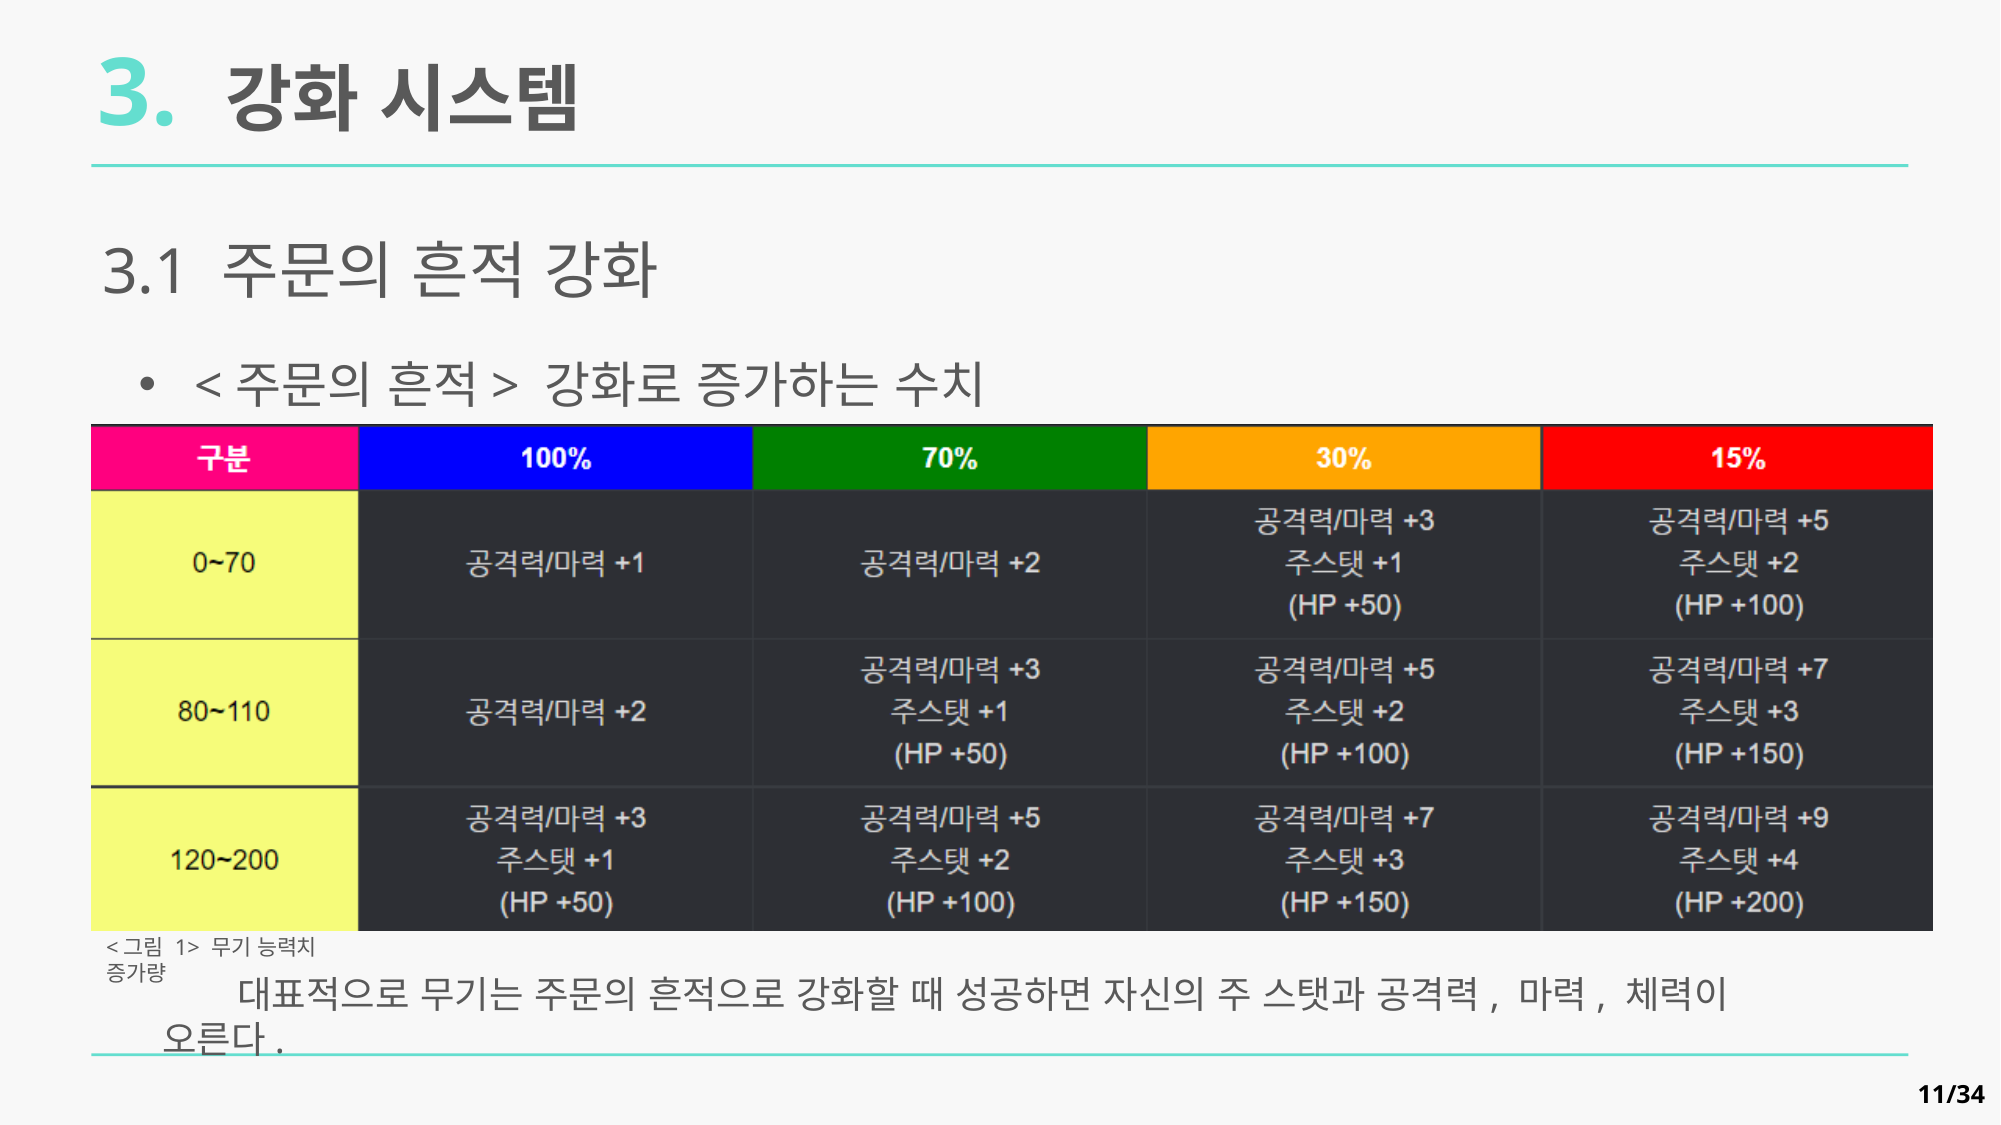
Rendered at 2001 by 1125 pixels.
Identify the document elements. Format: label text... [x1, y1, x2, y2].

text_box 3. 강화 시스템 [82, 23, 597, 152]
picture [91, 424, 1933, 931]
text_box 대표적으로 무기는 주문의 흔적으로 강화할 때 성공하면 자신의 주 스탯과 공격력, 마력, 체력이 오른다. [147, 963, 1844, 1068]
text_box <주문의 흔적> 강화로 증가하는 수치 [123, 345, 1944, 421]
text_box [1844, 1052, 1909, 1057]
text_box [90, 163, 1909, 168]
text_box 3.1 주문의 흔적 강화 [87, 224, 674, 314]
text_box <그림 1> 무기 능력치 증가량 [91, 931, 383, 994]
slide_number 11/34 [1550, 1065, 2000, 1125]
text_box [90, 1052, 147, 1057]
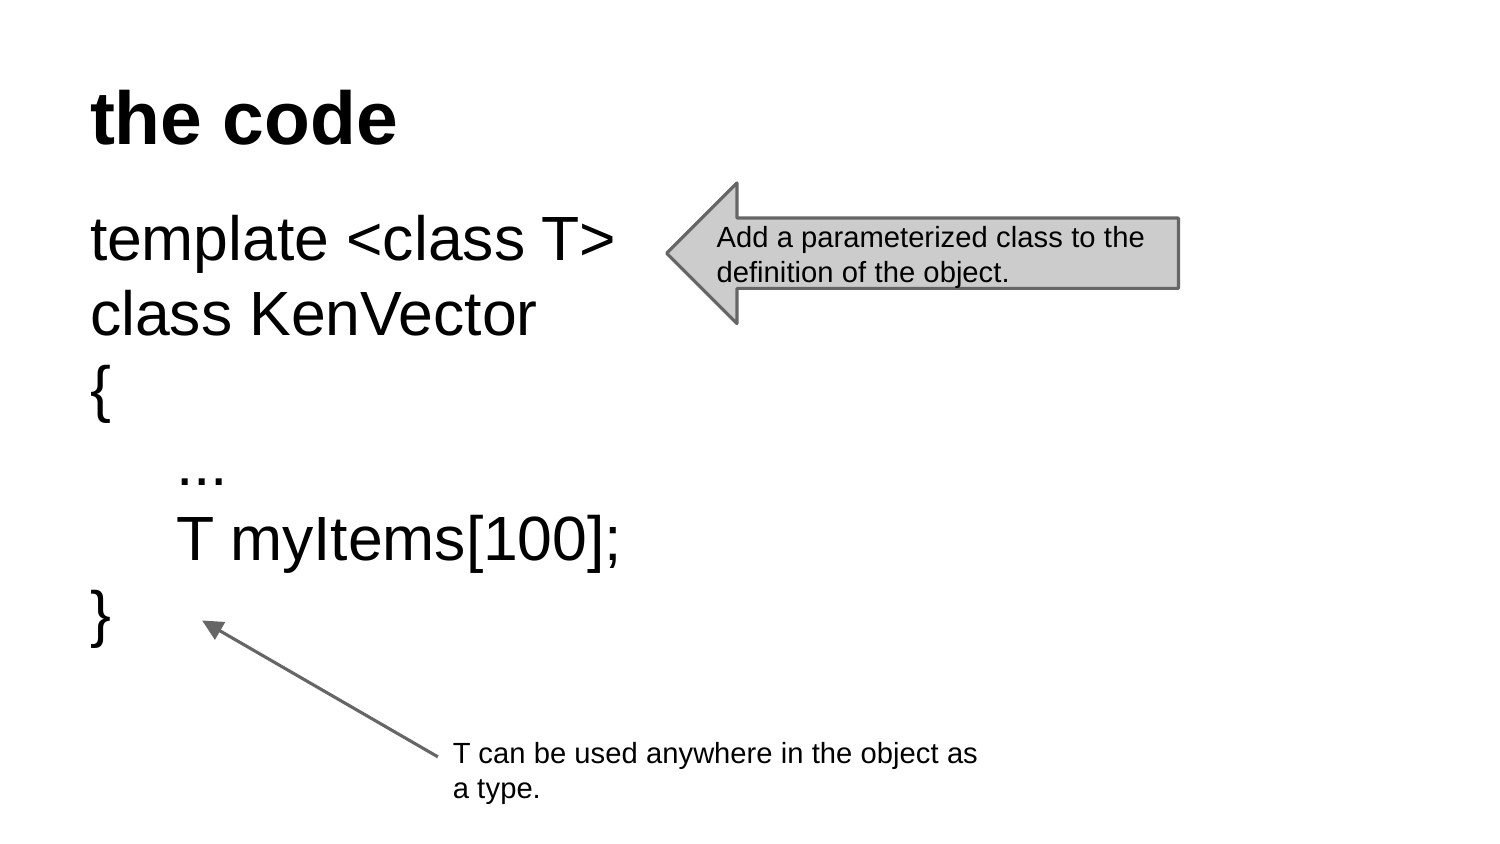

WHAT THE EXERCISE ASKS - Your answer must be the entries written out word for word, without their pictures.

REPLY TO THE TASK -
Rendered at 2001 by 1125 pixels.
Identify the document elements. Format: label text... [x1, y1, x2, y2].

text_box 3. 강화 시스템 [82, 23, 597, 152]
picture [91, 424, 1933, 931]
text_box 대표적으로 무기는 주문의 흔적으로 강화할 때 성공하면 자신의 주 스탯과 공격력, 마력, 체력이 오른다. [147, 963, 1844, 1068]
text_box <주문의 흔적> 강화로 증가하는 수치 [123, 345, 1944, 421]
text_box [1844, 1052, 1909, 1057]
text_box [90, 163, 1909, 168]
text_box 3.1 주문의 흔적 강화 [87, 224, 674, 314]
text_box <그림 1> 무기 능력치 증가량 [91, 931, 383, 994]
slide_number 11/34 [1550, 1065, 2000, 1125]
text_box [90, 1052, 147, 1057]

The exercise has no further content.